The state of vaccine safety science: systematic reviews of the evidence

Matthew Z Dudley, Neal A Halsey, Saad B Omer, Walter A Orenstein, Sean T O'Leary, Rupali J Limaye, Daniel A Salmon
Lancet Infectious Diseases 2020, 20 (5): e80-e89
This Review updates the scientific evidence assessing possible causal associations of adverse events following immunisation (AEFI) compiled in the 2012 report from the Institute of Medicine and the 2014 report from the Agency for Healthcare Research and Quality.
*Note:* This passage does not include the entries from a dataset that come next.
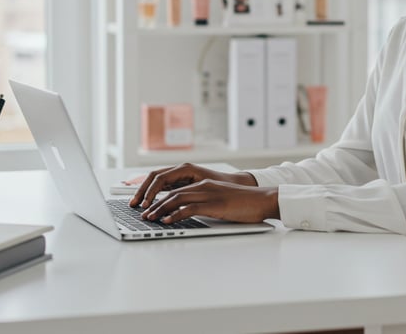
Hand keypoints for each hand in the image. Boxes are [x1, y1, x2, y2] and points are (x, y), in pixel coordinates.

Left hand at [139, 179, 279, 223]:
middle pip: (171, 191)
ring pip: (176, 198)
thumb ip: (204, 204)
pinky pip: (188, 208)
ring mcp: (208, 194)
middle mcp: (203, 186)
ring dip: (159, 209)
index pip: (175, 187)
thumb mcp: (220, 201)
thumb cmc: (244, 203)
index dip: (158, 196)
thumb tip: (187, 214)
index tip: (147, 205)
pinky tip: (167, 221)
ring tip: (149, 218)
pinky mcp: (213, 204)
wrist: (262, 200)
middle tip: (142, 213)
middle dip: (153, 202)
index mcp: (203, 184)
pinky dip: (174, 215)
For 12 of 46 AEFI examined, a causal relationship has been established with at least one vaccine currently routinely recommended to the general USA population: anaphylaxis, arthralgia or arthritis (mild, acute, and transient, not chronic), deltoid bursitis (when vaccine is administered improperly), disseminated varicella infection (in immune deficient individuals for whom the varicella vaccine is contraindicated), encephalitis, febrile seizures, Guillain-Barré syndrome, hepatitis (in immune deficient individuals for whom the varicella vaccine is contraindicated), herpes zoster, immune thrombocytopenic purpura, meningitis, and syncope. Other than mild acute and transient arthralgia or arthritis, which is very common in adult women after rubella vaccine, these adverse reactions are rare or very rare. Vaccines have an excellent safety profile overall and provide protection against infectious diseases to individuals and the general population.